Now that’s how to spend 96 years.
Rosalynn Carter’s life is an extraordinary witness that demands that we pause in respect. But she would know we were not paying attention if we paused longer than that. She was fierce, urgent and tenacious in doing good, especially for those who suffered with any kind of mental or emotional burden. In the book, Everything to Gain, written just after they returned home to Plains from Washington, DC., Rosalynn said, “What I have learned over these years of work and study is that mental illnesses are less understood than almost any other major health problems, and that most people who experience difficulties suffer needlessly.
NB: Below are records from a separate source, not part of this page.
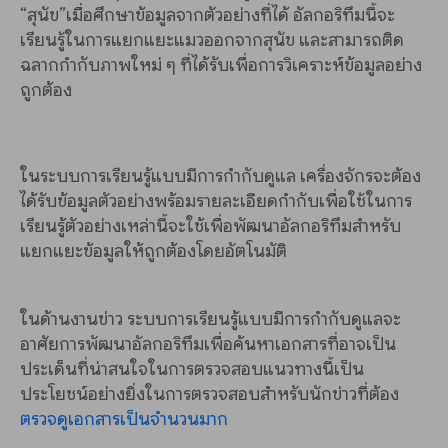
“สุนัข”เมื่อศึกษาข้อมูลจากตัวอย่างที่ได้ อัลกอริทึมนี้จะ
เรียนรู้ในการแยกแยะแมวออกจากสุนัข และสามารถติด
ฉลากกำกับภาพใหม่ ๆ ที่ได้รับเพื่อการวิเคราะห์ข้อมูลอย่าง
ถูกต้อง
ในระบบการเรียนรู้แบบมีการกำกับดูแล เครื่องจักรจะต้อง
ได้รับข้อมูลตัวอย่างพร้อมรายละเอียดกำกับเพื่อใช้ในการ
เรียนรู้ตัวอย่างเหล่านี้จะใช้เพื่อพัฒนาอัลกอริทึมสำหรับ
แยกแยะข้อมูลให้ถูกต้องโดยอัตโนมัติ
ในด้านงานข่าว ระบบการเรียนรู้แบบมีการกำกับดูแลจะ
อาศัยการพัฒนาอัลกอริทึมเพื่อค้นหาเอกสารที่อาจเป็น
ประเด็นที่น่าสนใจในการตรวจสอบแนวทางนี้เป็น
ประโยชน์อย่างยิ่งในการตรวจสอบสำหรับนักข่าวที่ต้อง
ตรวจดูเอกสารเป็นจำนวนมาก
The mystery, stigma, and misconceptions that surround mental illnesses prevent many people in need of psychiatric help from seeking treatment.” I once drafted notes for her to speak at a meeting in Pittsburgh at a Divinity School about the church and mental health. I thought the notes were somewhat aggressive, but she wanted them tougher: “the first word anyone in the church should say about mental health is an apology. The church has been the last bastion of the worst stigmas.” She never gave up on the church but had eyes wide open to the ugly complicity it has with the cruelty experienced by those it finds inconvenient to care about. That stigma is, was and will be the biggest challenge facing those individuals and their families.
If you want to honor Rosalynn Carter today, reach out to one of those you know (you do know more than one) and say you care.